Cloud native EDA tools & pre-optimized hardware platforms
Artificial intelligence (AI) is making its way into every industry (including the chip design world), and for good reason. AI enables faster processes, improves decision-making, reduces human error, assists with mundane and repetitive tasks, and more. With growing design complexity and shrinking market windows, new approaches in chip design are needed to meet the demand for silicon that can power next-generation data centers, medical tech devices, the latest smartphone models, as well as tackle global issues such as climate change and energy efficiency.
However, given the complexity of the design process, utilization and adoption of AI technologies in the semiconductor industry, specifically in the EDA tools market, was slow in the early days. That’s when 草榴社区 saw an opportunity to leverage AI and unleash its potential to design chips. The realization led to the 草榴社区 DSO.ai? solution, the industry’s first AI-driven reinforcement learning chip design technology with proven ability to enable significant productivity and performance gains, along with cloud scalability.
We are just scratching the surface with chip design with AI as there is unlimited potential to expand its use to the entire EDA design flow from architecture to manufacturing.

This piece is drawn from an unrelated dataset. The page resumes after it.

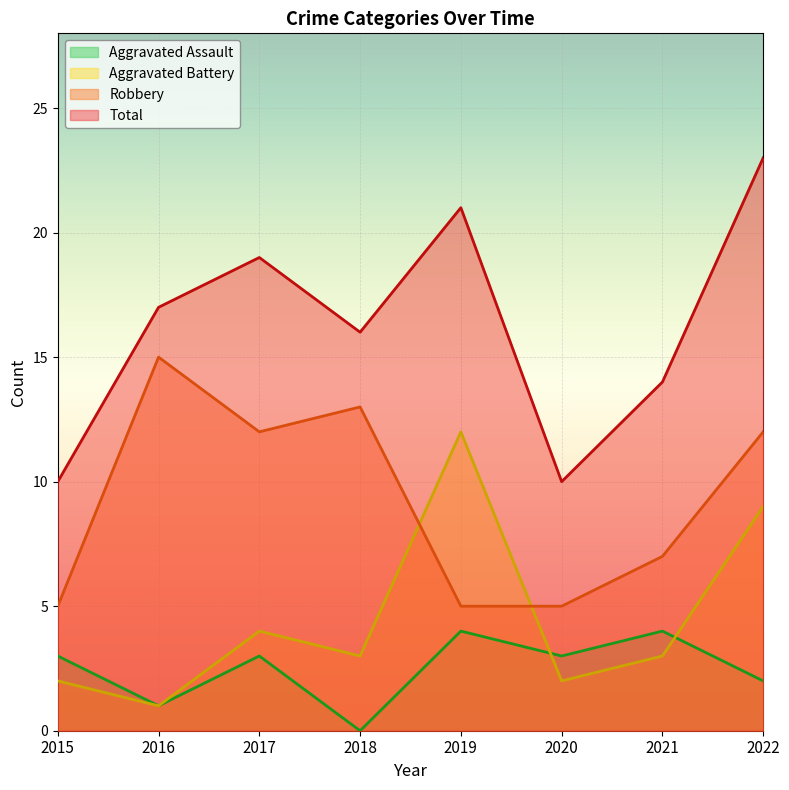

At which label does Robbery reach its peak?

2016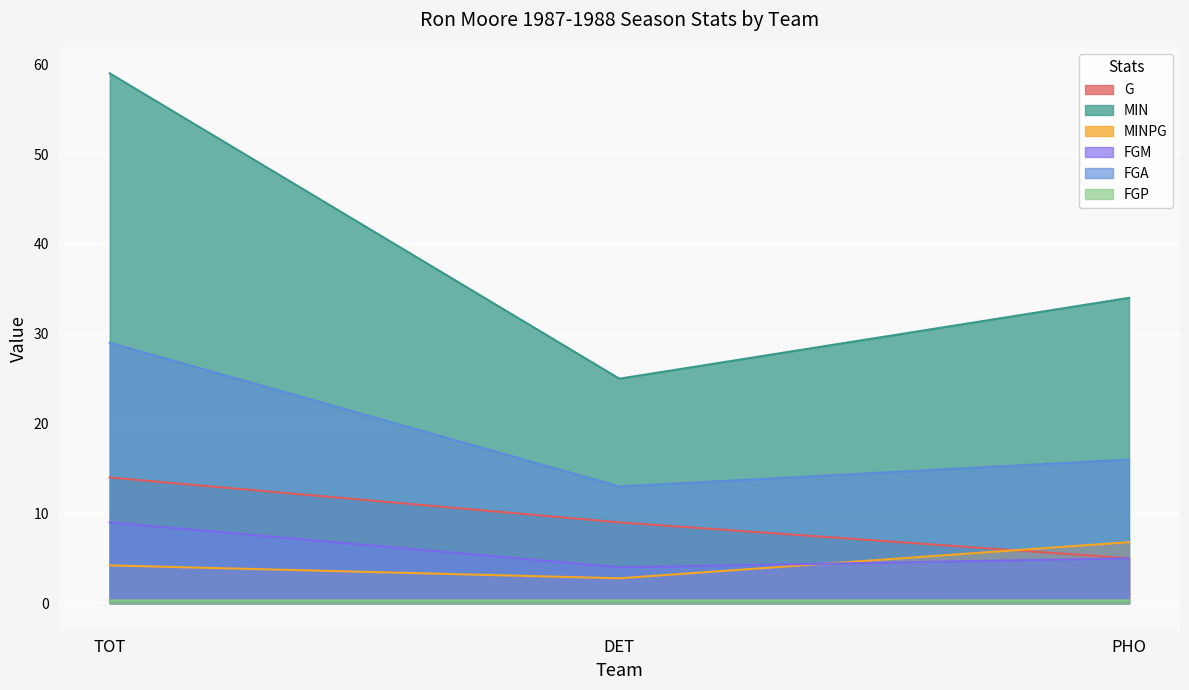

What is the difference between the highest and lowest values at PHO?

33.7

The industry faces challenges such as unprecedented development timeframes, engineering resource constraints, and the growing cost and risk in manufacturing processes – all of which can be improved with the help of AI.
Continue reading to learn more about the benefits and future of AI in chip design as well as 草榴社区’ role in this innovative new era.
From reducing design time to improving performance and providing feedback as early as the architectural design stage, the benefits of AI in chip design are plentiful as AI changes how companies design chips. Among these benefits, the overarching theme is greater productivity and how fast chips can be designed and delivered to the market without sacrificing the quality of results.
Additionally, AI enhances productivity by minimizing costs, requiring fewer resources, and, most importantly, freeing up time for design teams to focus on disruptive innovations. This impact is significant because companies can effectively utilize their talent pool and increase throughput to invest in future market-leading products.
AI allows designers to be more efficient while simultaneously improving design quality in the long run. On the power, performance, and area (PPA) front, AI can catch human errors and find solutions to get the best quality of results, which would otherwise be a challenge for human-only iterations in terms of both speed and accuracy.
AI is offering opportunities to enable self-optimizing design tools. Very much like self-driving cars that observe real-world interactions to improve their responses in different (local) driving conditions, AI-driven tools are able to learn with every design iteration and improve the AI models to effectively scale across blocks and projects for faster time to market.
From autonomous vehicles to facial recognition, simulation, and 5G for mobile devices, AI is already used in an array of real-life applications, powering popular products that are known to help us in our day-to-day lives.
Some of the first 草榴社区 DSO.ai customers used the technology to design highly advanced CPUs, DSPs, and GPUs for a variety of end applications. Because the hardware market leaves much room for AI innovation, it also presents a unique set of challenges due to intensive resource requirements to its pioneers, with both cloud and edge segments pushing the limits of existing silicon technologies for PPA.
AI also enables the exploration of different architectures for emerging verticals such as automotive and AI chips, as these verticals have unique requirements. If you’re coming up with a new AI chip architecture, AI can help perform what-if analysis on key considerations such as power network distribution and top-level interconnect planning for the many compute units.
Since the chip development flow encompasses several steps, the more tightly the AI-driven solutions are integrated, the better the outcomes. Using 草榴社区 AI technology, customers have seen more than 3x productivity increases and up to 20% better quality of results, with reduced use of overall resources. And we’re just getting started.
The era of AI in chip design is here, and 草榴社区 is helping other design companies reap the benefits as we see AI adoption continue to accelerate exponentially. 草榴社区 is invested in infusing AI within the semiconductor industry ecosystem and supply chain. As a leader in AI thought leadership and execution, 草榴社区 is paving the way for the next wave of advanced designs.